Selon les chiffres du rapport, 68 % des vidéos les plus vues sur Instagram véhiculent des stéréotypes qui assignent par exemple les femmes à la maternité.
Malheureusement, le retour à ces valeurs traditionnelles s’il s’observe chez les jeunes hommes, se retrouve aussi chez les jeunes femmes. 34 % d’entre elles, soit 7 points de plus qu’en 2023, trouvent « normal que les femmes s’arrêtent de travailler pour s’occuper de leurs enfants ».
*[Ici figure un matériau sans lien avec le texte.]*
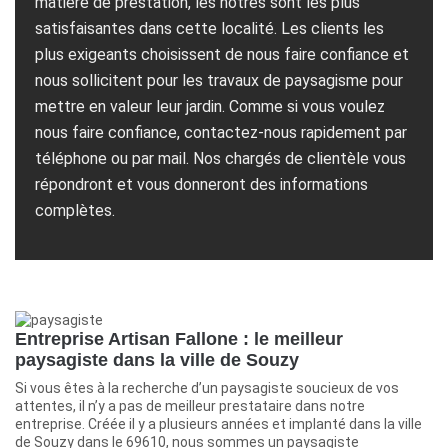
matière de prestation, les nôtres sont les plus
satisfaisantes dans cette localité. Les clients les
plus exigeants choisissent de nous faire confiance et
nous sollicitent pour les travaux de paysagisme pour
mettre en valeur leur jardin. Comme si vous voulez
nous faire confiance, contactez-nous rapidement par
téléphone ou par mail. Nos chargés de clientèle vous
répondront et vous donneront des informations
complètes.
Entreprise Artisan Fallone : le meilleur
paysagiste dans la ville de Souzy
Si vous êtes à la recherche d’un paysagiste soucieux de vos
attentes, il n’y a pas de meilleur prestataire dans notre
entreprise. Créée il y a plusieurs années et implanté dans la ville
de Souzy dans le 69610, nous sommes un paysagiste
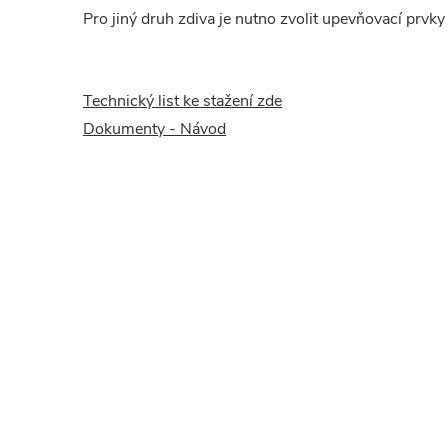
Pro jiný druh zdiva je nutno zvolit upevňovací prvk
Technický list ke stažení zde
Dokumenty - Návod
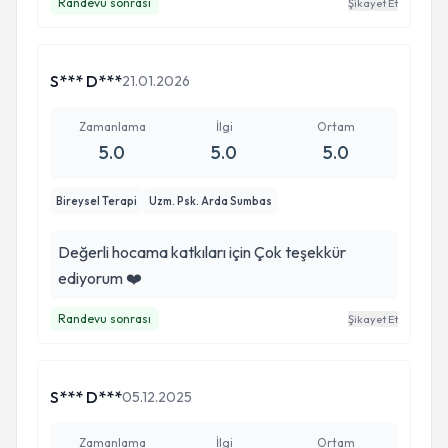
Randevu sonrası
Şikayet Et
S*** D***
21.01.2026
Zamanlama
İlgi
Ortam
5.0
5.0
5.0
Bireysel Terapi
Uzm. Psk. Arda Sumbas
Değerli hocama katkıları için Çok teşekkür
ediyorum ❤️
Randevu sonrası
Şikayet Et
S*** D***
05.12.2025
Zamanlama
İlgi
Ortam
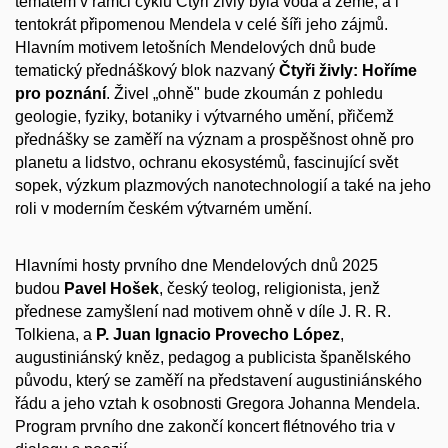
tématem v rámci cyklu Čtyři živly byla voda a země, a i
tentokrát připomenou Mendela v celé šíři jeho zájmů.
Hlavním motivem letošních Mendelových dnů bude
tematický přednáškový blok nazvaný
Čtyři živly: Hoříme
pro poznání
. Živel „ohně" bude zkoumán z pohledu
geologie, fyziky, botaniky i výtvarného umění, přičemž
přednášky se zaměří na význam a prospěšnost ohně pro
planetu a lidstvo, ochranu ekosystémů, fascinující svět
sopek, výzkum plazmových nanotechnologií a také na jeho
roli v moderním českém výtvarném umění.
Hlavními hosty prvního dne Mendelových dnů 2025
budou
Pavel Hošek
, český teolog, religionista, jenž
přednese zamyšlení nad motivem ohně v díle J. R. R.
Tolkiena, a
P.
Juan
Ignacio Provecho López
,
augustiniánský kněz, pedagog a publicista španělského
původu, který se zaměří na představení augustiniánského
řádu a jeho vztah k osobnosti Gregora Johanna Mendela.
Program prvního dne zakončí koncert flétnového tria v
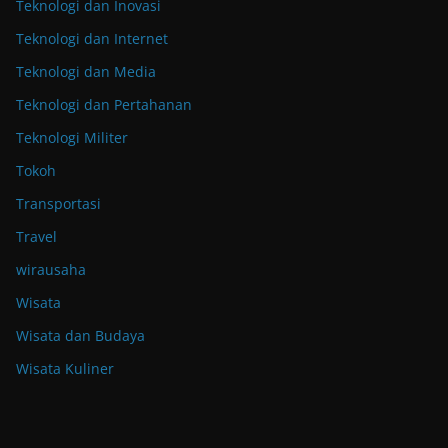
Teknologi dan Inovasi
Teknologi dan Internet
Teknologi dan Media
Teknologi dan Pertahanan
Teknologi Militer
Tokoh
Transportasi
Travel
wirausaha
Wisata
Wisata dan Budaya
Wisata Kuliner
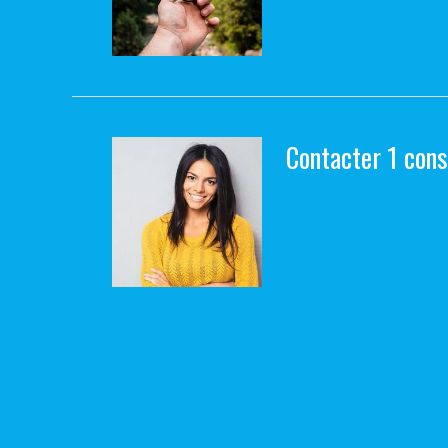
Contacter 1 cons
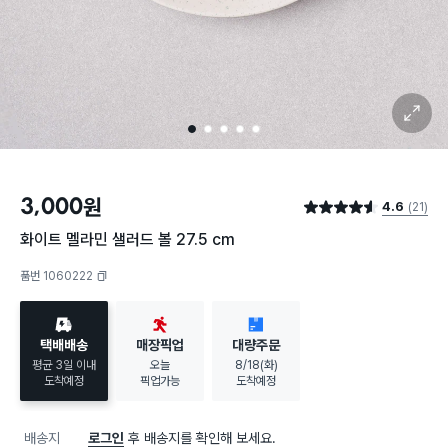
확대 보기
1
2
3
4
5
3,000
원
4.6
(21)
별점 4.6점
화이트 멜라민 샐러드 볼 27.5 cm
품번 1060222
복사하기
택배배송
매장픽업
대량주문
평균 3일 이내
오늘
8/18(화)
도착예정
픽업가능
도착예정
배송지
로그인
후 배송지를 확인해 보세요.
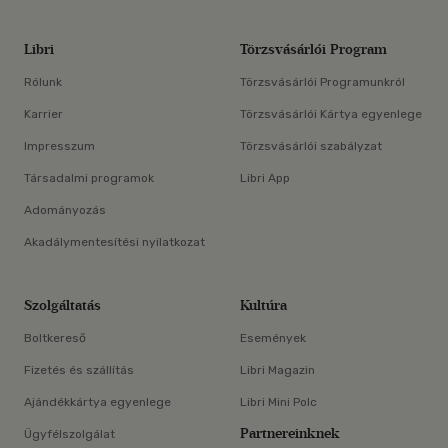
Libri
Törzsvásárlói Program
Rólunk
Törzsvásárlói Programunkról
Karrier
Törzsvásárlói Kártya egyenlege
Impresszum
Törzsvásárlói szabályzat
Társadalmi programok
Libri App
Adományozás
Akadálymentesítési nyilatkozat
Szolgáltatás
Kultúra
Boltkereső
Események
Fizetés és szállítás
Libri Magazin
Ajándékkártya egyenlege
Libri Mini Polc
Partnereinknek
Ügyfélszolgálat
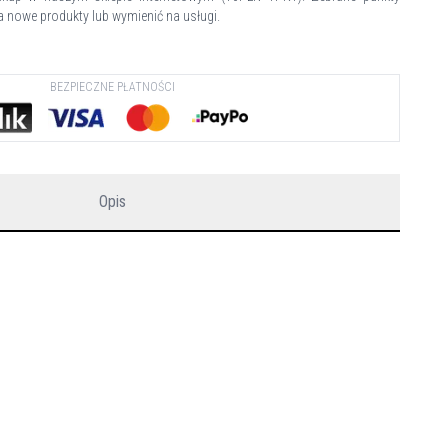
 nowe produkty lub wymienić na usługi.
BEZPIECZNE PŁATNOŚCI
Opis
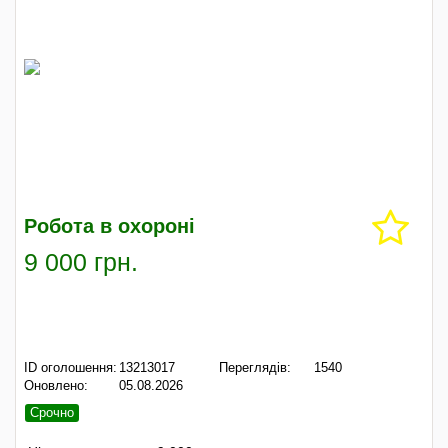
Робота в охороні
9 000 грн.
ID оголошення:
13213017
Переглядів:
1540
Оновлено:
05.08.2026
Срочно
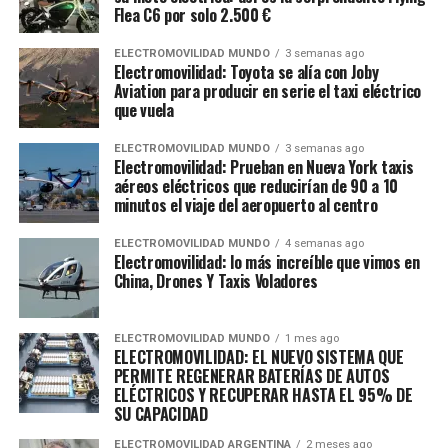
Flea C6 por solo 2.500 €
ELECTROMOVILIDAD MUNDO
3 semanas ago
Electromovilidad: Toyota se alía con Joby
Aviation para producir en serie el taxi eléctrico
que vuela
ELECTROMOVILIDAD MUNDO
3 semanas ago
Electromovilidad: Prueban en Nueva York taxis
aéreos eléctricos que reducirían de 90 a 10
minutos el viaje del aeropuerto al centro
ELECTROMOVILIDAD MUNDO
4 semanas ago
Electromovilidad: lo más increíble que vimos en
China, Drones Y Taxis Voladores
ELECTROMOVILIDAD MUNDO
1 mes ago
ELECTROMOVILIDAD: EL NUEVO SISTEMA QUE
PERMITE REGENERAR BATERÍAS DE AUTOS
ELÉCTRICOS Y RECUPERAR HASTA EL 95% DE
SU CAPACIDAD
ELECTROMOVILIDAD ARGENTINA
2 meses ago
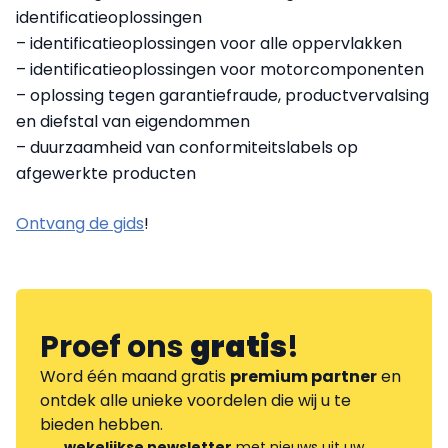
identificatieoplossingen
– identificatieoplossingen voor alle oppervlakken
– identificatieoplossingen voor motorcomponenten
– oplossing tegen garantiefraude, productvervalsing
en diefstal van eigendommen
– duurzaamheid van conformiteitslabels op
afgewerkte producten
Ontvang de gids
!
Proef ons
gratis
!
Word één maand gratis
premium partner
en
ontdek alle unieke voordelen die wij u te
bieden hebben.
wekelijkse newsletter
met nieuws uit uw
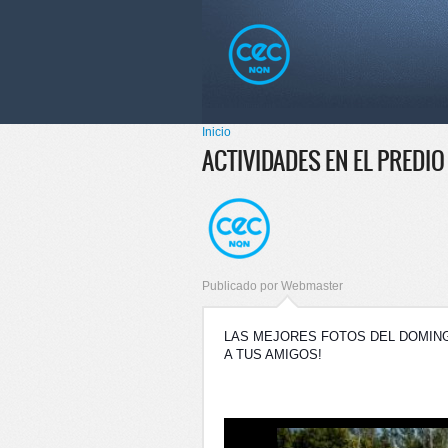
Pasar al
Skip to
contenido
navigation
principal
Menú principal
Inicio
Se encuentra usted aquí
ACTIVIDADES EN EL PREDIO
Publicado por
Webmaster
LAS MEJORES FOTOS DEL DOMING
A TUS AMIGOS!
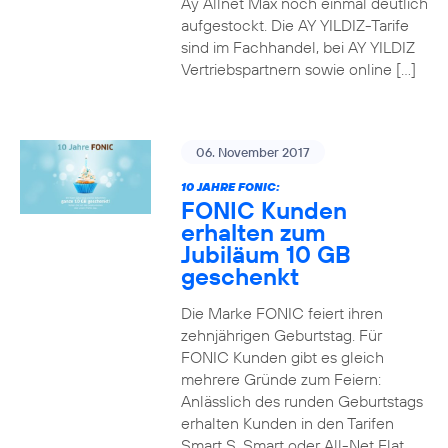
Ay Allnet Max noch einmal deutlich
aufgestockt. Die AY YILDIZ-Tarife
sind im Fachhandel, bei AY YILDIZ
Vertriebspartnern sowie online […]
06. November 2017
10 JAHRE FONIC:
FONIC Kunden
erhalten zum
Jubiläum 10 GB
geschenkt
Die Marke FONIC feiert ihren
zehnjährigen Geburtstag. Für
FONIC Kunden gibt es gleich
mehrere Gründe zum Feiern:
Anlässlich des runden Geburtstags
erhalten Kunden in den Tarifen
Smart S, Smart oder All-Net Flat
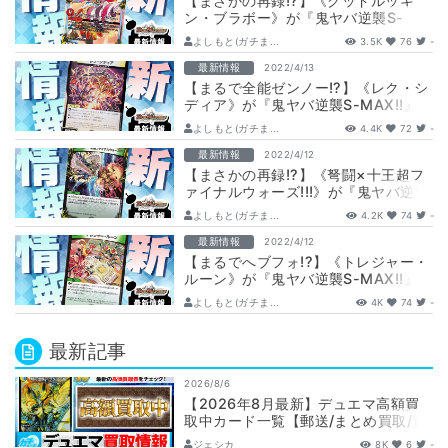
【まさかの再録!?】《グッドルッキ
ン・ブラボー》が『鬼ヤバ逆襲S-
MAX!!』に収録判明！
よしもと(ガチま...
3.5K
76
-
最新情報
2022/4/13
【まるで全能ゼンノー!?】《レク・シ
ディア》が『鬼ヤバ逆襲S-MAX!!』に
収録判明！
よしもと(ガチま...
4.4K
72
-
最新情報
2022/4/12
【まさかの再録!?】《弩闘×十王超フ
ァイナルウォーズ!!!》が『鬼ヤバ逆襲
S-MAX!!』に収録判明！
よしもと(ガチま...
4.2K
74
-
最新情報
2022/4/12
【まるでへブフォ!?】《トレジャー・
ルーン》が『鬼ヤバ逆襲S-MAX!!』に
収録判明！
よしもと(ガチま...
4K
74
-
最新記事
2026/8/6
【2026年8月最新】デュエマ高額買
取中カード一覧【郵送/まとめ買取/買
取表/相場/金トレジャー】
ジェシカ
8K
6
-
Comme le rappelle le HCE : « La féminisation du secteur et la régulation des contenus doivent être une priorité au plus haut niveau de l’Etat. »
A cela s’ajoute une gender fatigue ou « lassitude de genre », c’est-à-dire, un sentiment de lassitude face tout d’abord aux actions de sensibilisation en faveur de l’égalité professionnelle ressenti par des collaborateurs et collaboratrices, qui après des années d’engagement s’y désintéressent.
Tout cela ne peut que nuire au chemin vers l’égalité et cette égalité ne peut être secondaire face aux défis de notre société, surtout quand on sait qu’il faudrait patienter encore 254 ans pour combler les disparités dans le monde du travail. En 2024, face à cette augmentation du sexisme en France, comme le recommande le HCE, il faut « éduquer, réguler et sanctionner » mais rien ne pourra se faire sans les entreprises qui doivent de leur côté accélérer les actions et multiplier leurs efforts.